Toby Lanzer (born 1965), a national of the United Kingdom, is a former assistant secretary-general of the United Nations who recently served as Deputy Special Representative of the Secretary-General in the UN's political office in Afghanistan, UNAMA. Secretary-General António Guterres appointed Lanzer to this position in January 2017, before which he served the United Nations in various peacekeeping, humanitarian and development roles:

- Regional Humanitarian Coordinator for the Sahel.
- Deputy Special Representative of the Secretary-General in South Sudan.
- Peacekeeping Chief of Staff of the United Nations Integrated Mission in Timor-Leste (UNMIT).
- Humanitarian Coordinator for Darfur.
- United Nations Development Programme (UNDP) Resident Representative in the Central African Republic.

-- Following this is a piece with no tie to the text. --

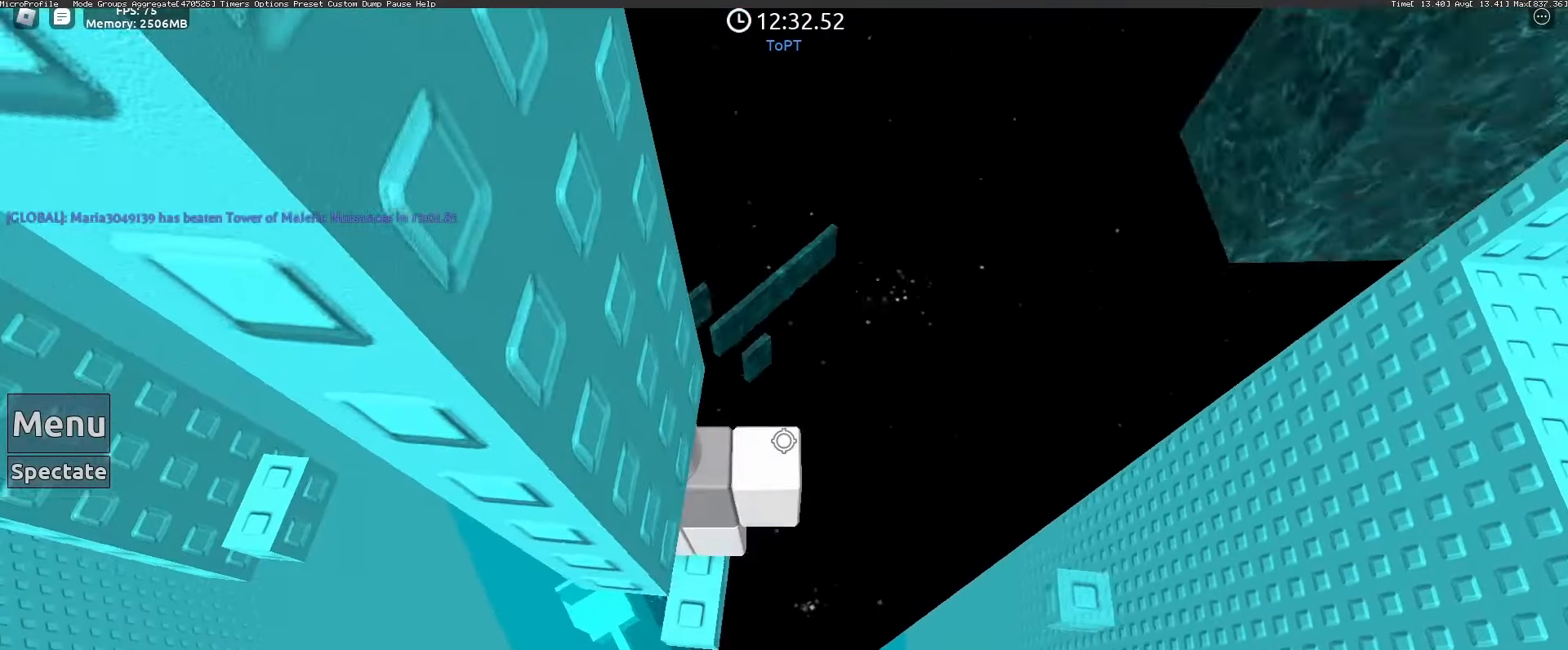
{"keys": [], "mouse": [], "events": [[33, "d", "down"], [83, "d", "up"], [183, "mouse_wheel", "down"], [267, "mouse_wheel", "up"], [317, "mouse_wheel", "down"], [367, "mouse_wheel", "up"]]}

He has also worked for the United Nations at headquarters, as well as in Georgia (country) and the Russian Federation. Before joining the UN as a UK-sponsored Junior Professional Officer (JPO) in 1992, Lanzer worked for human rights organisations in Brazil and Chile.

He has been a regular contributor to journals, for example, published by the Overseas Development Institute (ODI) and the University of Oxford, and has spoken at numerous conferences and meetings held in institutions such as Chatham House. Lanzer retired from the UN in July 2020.

Lanzer speaks English, French, German, Russian, Portuguese and Spanish.

Educated at the University of Oxford, Columbia University and the University of New Hampshire, Lanzer holds a master's degree in international affairs, a post-graduate certificate in forced migration, and a bachelor's degree in history.